About the job
Our Mission
At Reflection AI, our goal is to develop open superintelligence and make it universally accessible.
We are pioneering open weight models tailored for individuals, agents, enterprises, and even entire nations. Our diverse team comprises talented AI researchers and industry veterans from prestigious organizations such as DeepMind, OpenAI, Google Brain, Meta, Character. AI, Anthropic, and many more.
Role Overview
Construct and enhance distributed training systems that drive the pre-training of cutting-edge models.
Collaborate with research teams to design and execute extensive training runs for foundational models.
Create infrastructure that facilitates efficient training across thousands of GPUs leveraging contemporary distributed training frameworks.
Enhance training throughput, stability, and efficiency for extensive model training tasks.
Work closely with pre-training researchers to convert experimental concepts into scalable, production-ready training systems.

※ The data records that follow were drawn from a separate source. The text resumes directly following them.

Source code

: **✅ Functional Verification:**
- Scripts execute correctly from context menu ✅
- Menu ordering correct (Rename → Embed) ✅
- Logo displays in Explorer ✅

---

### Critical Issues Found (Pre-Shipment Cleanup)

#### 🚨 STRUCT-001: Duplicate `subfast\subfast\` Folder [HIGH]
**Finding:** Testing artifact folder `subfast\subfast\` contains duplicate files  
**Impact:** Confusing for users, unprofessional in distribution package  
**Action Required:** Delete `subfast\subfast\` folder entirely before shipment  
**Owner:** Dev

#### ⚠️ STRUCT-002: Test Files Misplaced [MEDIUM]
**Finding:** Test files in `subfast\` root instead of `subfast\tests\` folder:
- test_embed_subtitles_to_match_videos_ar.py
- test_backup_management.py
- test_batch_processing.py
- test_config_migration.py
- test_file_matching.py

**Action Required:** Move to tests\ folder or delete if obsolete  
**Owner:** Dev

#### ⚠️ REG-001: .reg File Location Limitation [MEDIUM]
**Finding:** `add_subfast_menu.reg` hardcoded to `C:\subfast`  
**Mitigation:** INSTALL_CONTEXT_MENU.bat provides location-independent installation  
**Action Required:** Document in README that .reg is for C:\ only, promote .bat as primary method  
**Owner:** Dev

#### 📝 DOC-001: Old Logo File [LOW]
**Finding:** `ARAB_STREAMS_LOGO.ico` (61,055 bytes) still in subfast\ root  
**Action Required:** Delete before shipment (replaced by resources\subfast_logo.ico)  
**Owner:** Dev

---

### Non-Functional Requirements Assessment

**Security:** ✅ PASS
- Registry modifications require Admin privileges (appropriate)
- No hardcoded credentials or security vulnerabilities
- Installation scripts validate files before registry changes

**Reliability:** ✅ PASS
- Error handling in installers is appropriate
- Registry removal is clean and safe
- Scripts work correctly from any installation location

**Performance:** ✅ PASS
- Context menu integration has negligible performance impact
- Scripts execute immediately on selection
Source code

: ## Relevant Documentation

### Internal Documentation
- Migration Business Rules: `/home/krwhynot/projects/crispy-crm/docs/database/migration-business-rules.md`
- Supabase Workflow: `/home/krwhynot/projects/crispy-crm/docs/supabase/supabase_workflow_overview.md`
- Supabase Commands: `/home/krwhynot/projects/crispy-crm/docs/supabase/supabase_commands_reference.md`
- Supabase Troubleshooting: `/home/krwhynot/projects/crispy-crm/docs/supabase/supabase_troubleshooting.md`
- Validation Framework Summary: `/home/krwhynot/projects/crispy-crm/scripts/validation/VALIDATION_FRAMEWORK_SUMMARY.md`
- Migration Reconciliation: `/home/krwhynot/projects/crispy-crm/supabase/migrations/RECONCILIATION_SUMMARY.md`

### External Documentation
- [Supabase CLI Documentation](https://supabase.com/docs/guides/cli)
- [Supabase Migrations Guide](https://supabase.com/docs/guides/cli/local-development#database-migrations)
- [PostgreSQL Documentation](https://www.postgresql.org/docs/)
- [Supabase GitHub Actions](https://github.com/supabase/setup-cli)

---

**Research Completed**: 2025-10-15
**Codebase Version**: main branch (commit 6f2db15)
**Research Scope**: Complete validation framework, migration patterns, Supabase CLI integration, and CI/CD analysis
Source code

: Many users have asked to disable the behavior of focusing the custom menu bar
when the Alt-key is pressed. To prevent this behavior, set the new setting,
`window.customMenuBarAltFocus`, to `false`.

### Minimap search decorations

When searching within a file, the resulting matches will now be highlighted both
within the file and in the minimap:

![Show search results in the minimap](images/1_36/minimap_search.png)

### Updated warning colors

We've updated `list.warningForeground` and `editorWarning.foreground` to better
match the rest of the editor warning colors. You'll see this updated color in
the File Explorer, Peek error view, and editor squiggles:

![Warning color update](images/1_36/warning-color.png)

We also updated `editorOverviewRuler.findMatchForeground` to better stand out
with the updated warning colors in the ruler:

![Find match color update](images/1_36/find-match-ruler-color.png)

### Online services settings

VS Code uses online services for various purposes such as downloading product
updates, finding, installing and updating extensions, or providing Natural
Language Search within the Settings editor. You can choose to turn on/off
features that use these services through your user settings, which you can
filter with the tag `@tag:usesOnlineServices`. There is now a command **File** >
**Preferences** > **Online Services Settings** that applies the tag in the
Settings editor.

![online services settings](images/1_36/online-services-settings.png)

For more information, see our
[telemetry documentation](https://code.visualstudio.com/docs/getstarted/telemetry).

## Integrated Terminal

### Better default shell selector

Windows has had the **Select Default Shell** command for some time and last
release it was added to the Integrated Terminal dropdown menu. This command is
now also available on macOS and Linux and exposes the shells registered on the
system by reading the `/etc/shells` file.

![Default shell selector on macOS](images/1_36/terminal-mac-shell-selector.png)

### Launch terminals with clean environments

Boost performance of distributed training tasks through optimization of communication, memory management, and GPU utilization.
Develop and maintain training pipelines that accommodate large-scale datasets, checkpointing, and iterative experiments.
Identify and resolve performance bottlenecks within distributed training systems, including model parallelism, GPU communication, and training runtime environments.
Contribute to the creation of systems that promote swift experimentation and iteration on novel training methods.